Wednesday, October 5, 2011

The Go-Go Years: The Drama and Crashing Finale of Wall Street’s Bullish 60s

The Book: The Go-Go Years: The Drama and Crashing Finale of Wall Street’s Bullish 60s, by John Brooks (John Wiley & Sons, Inc., 1999).
Why you should care: A very readable collection of vignettes of investors, entrepreneurs, business, and markets during a period of incredible economic growth.
Although time is starting to take its toll in some ways, my memories of the 1960s remain bright and fresh, subject to almost instantaneous recall. Between the bookends of John Glenn’s orbit in 1962 and the dark depths of the Vietnam War in 1969, I can easily bring to mind memories of TV programs (Batman twice a week—BAM! POW!), popular music (Sporcle has not yet published a quiz on the music of the 1960s and 1970s that I cannot dominate), cool stuff (thank you, Wham-O), baseball (that heart-breaking seventh game in the 1965 World Series), and—yes, it’s true—the stock market.
OK, I’ll admit it; I was something of a precocious child. My lawyer father, perhaps a bit relieved that I was taking some interest in something that could actually lead to a remunerative occupation, from time to time would bring home investment guides and stock analysis books written by giants of the financial world. If I recall correctly, my studies led me to choose American Motors as a good bet, and I received the gift of five shares for my eleventh birthday.  Don’t ask how that turned out. After all, I ended up going into law, not investments.

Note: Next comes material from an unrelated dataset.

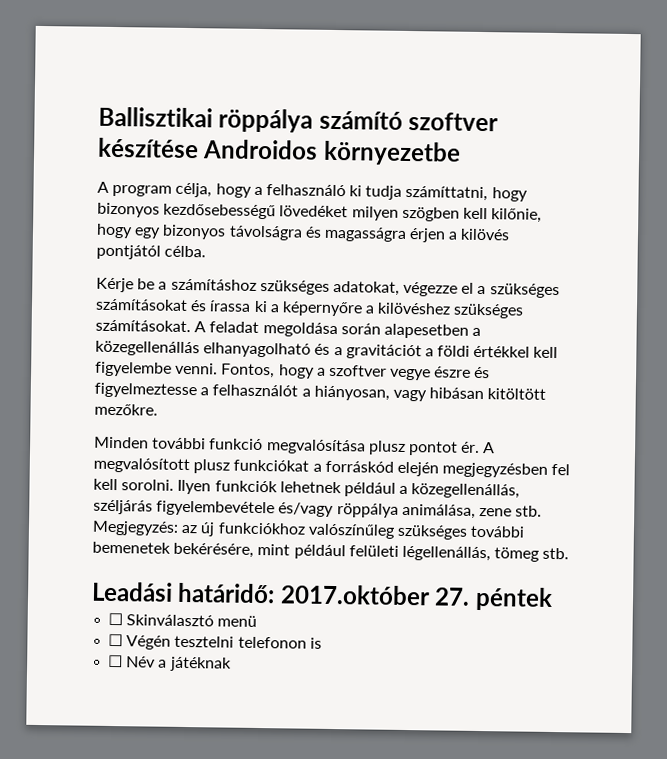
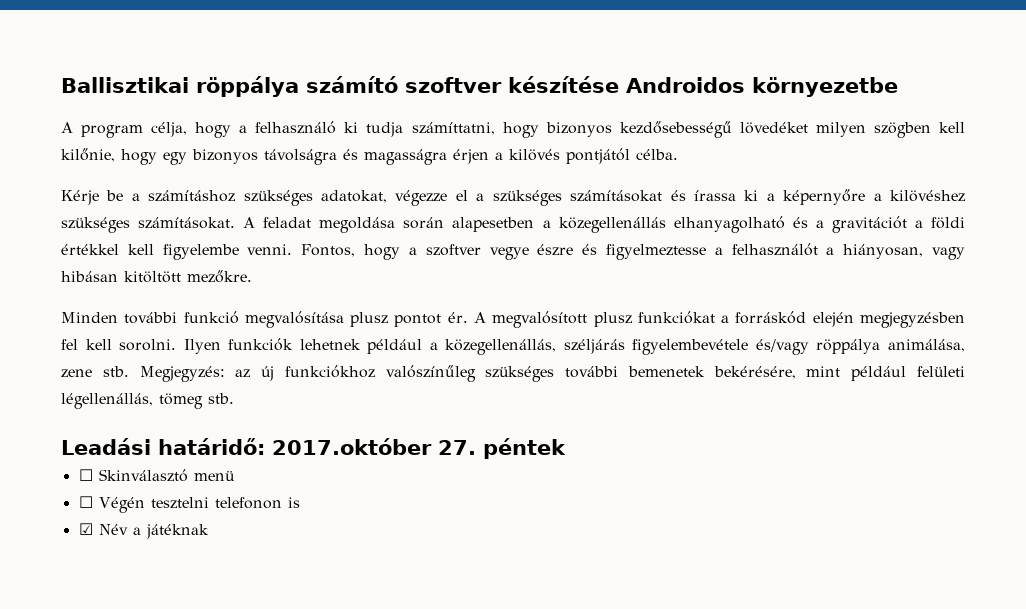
[108,654,124,668] ☐ -> [78,523,93,535] ☑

Looking back, I think my interest arose naturally from what was going on around me. I can’t point to any particular incident, but I do remember that at the time everyone seemed to take at least a passing interest in the stock market. There’s a certain duality to my recollections, like the evening news reports that would turn from the daily casualty reports (“15 Americans and 590 Viet Cong guerillas were killed today in intermittent fighting in the Mekong Delta”) to the financial reports (“today, the Dow Jones Industrial Average set another high, climbing 15 points”).
So it was with some interest—and much nostalgia—that I cracked open John Brooks’ The Go-Go Years: The Drama and Crashing Finale of Wall Street’s Bullish 60s. Through a series of brief vignettes, Brooks captures the morphing of Wall Street from a playground for the idle rich and the Old Establishment to its emergence “as a kind of American Mount Olympus where the gods walked, bluffed and blustered, gossiped, made mistakes, and sometimes touched aspiring mortals with financial godhood.”
There is much here of interest to an entrepreneur—how some people went from just a good idea and no capital to owning controlling blocks of huge publicly traded conglomerates, some exiting at the top, others crashing and burning. H. Ross Perot, who as an independent presidential candidate in 1992 coined the phrase “a giant sucking sound” to describe the loss of American jobs that would be caused by NAFTA, is only one of the many players on the 1960s stage described here who managed to build and keep incredible wealth. Their stories are entertaining, and sometimes still very instructive.